The IMF on Tuesday released their latest economic forecasts that show they now expect the UK economy to grow faster than that of the U.S. and Eurozone in 2022, with growth of 5.3% forecast in 2021 and 5.1% forecast in 2022.

The economy shrank by 9.9% in 2020 says the IMF.

The IMF said UK growth would be 0.8 percentage points greater this year as a path out of the economic crisis becomes "increasingly visible".

"As the vulnerable population gets vaccinated, contact-intensive activities are expected to resume and drive a significant pickup in growth thanks to pent-up demand funded by accumulated savings in 2020," said the IMF.

The IMF also upgraded forecasts for the U.S. economy by 0.8 percentage points in 2021 to 5.1%, while the 2022 forecast upgrade of 0.5% takes the expected expansion to 3.6%.

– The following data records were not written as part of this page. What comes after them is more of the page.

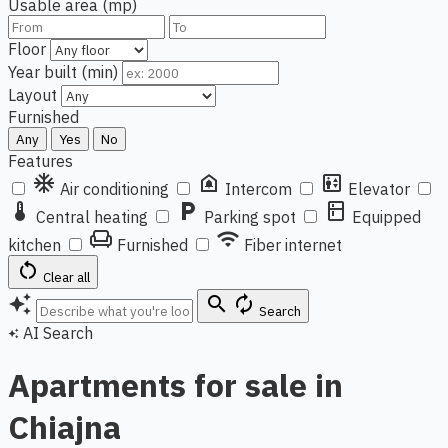
Usable area (mp)
Floor
Year built (min)
Layout
Furnished
Any
Yes
No
Features
ac_unit
doorbell
elevator
Air conditioning
Intercom
Elevator
thermostat
local_parking
kitchen
Central heating
Parking spot
Equipped
chair
wifi
kitchen
Furnished
Fiber internet
restart_alt
Clear all
auto_awesome
search
autorenew
Search
AI Search
auto_awesome
Apartments for sale in
Chiajna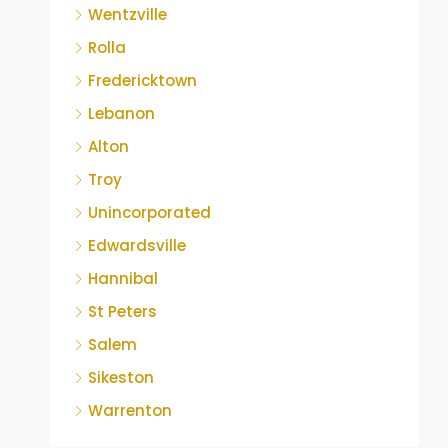
Wentzville
Rolla
Fredericktown
Lebanon
Alton
Troy
Unincorporated
Edwardsville
Hannibal
St Peters
Salem
Sikeston
Warrenton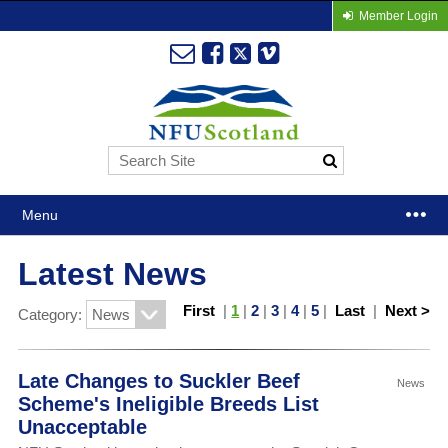
Member Login
Menu
Latest News
First
|
1
|
2
|
3
|
4
|
5
|
Last
|
Next >
Category:
Late Changes to Suckler Beef
News
Scheme's Ineligible Breeds List
Unacceptable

The U.S. is projected to return to pre-pandemic (end 2019) activity levels in the first half of 2021 and Japan in the second half.

"At $1.9 trillion, the Biden administration’s new fiscal package is expected to deliver a strong boost to growth in the United States in 2021 and provide sizeable positive spillovers to trading partners," says the IMF.

In the euro area and the United Kingdom, activity is expected to remain below end-of-2019 levels into 2022.

Projections showed the eurozone would continue to lag behind with an upgrade of 0.2% in both 2021 and 2022, taking forecast growth to 4.4% and 3.8% respectively.

Growth projections IMF

After an estimated contraction of 3.3% in 2020, the global economy is projected to grow at 6% in 2021, moderating to 4.4% in 2022.

Although the IMF sees growth ahead they warn uncertainty remains elevated as a vaccine-lead recovery will be questioned by the effectiveness of existing vaccines against new strains of the virus.

"Delays in inoculating all parts of the world could lead to vaccine-resistant virus mutations, new outbreaks could start anywhere and anytime, and renewed restrictions may be required to slow transmission," says the IMF.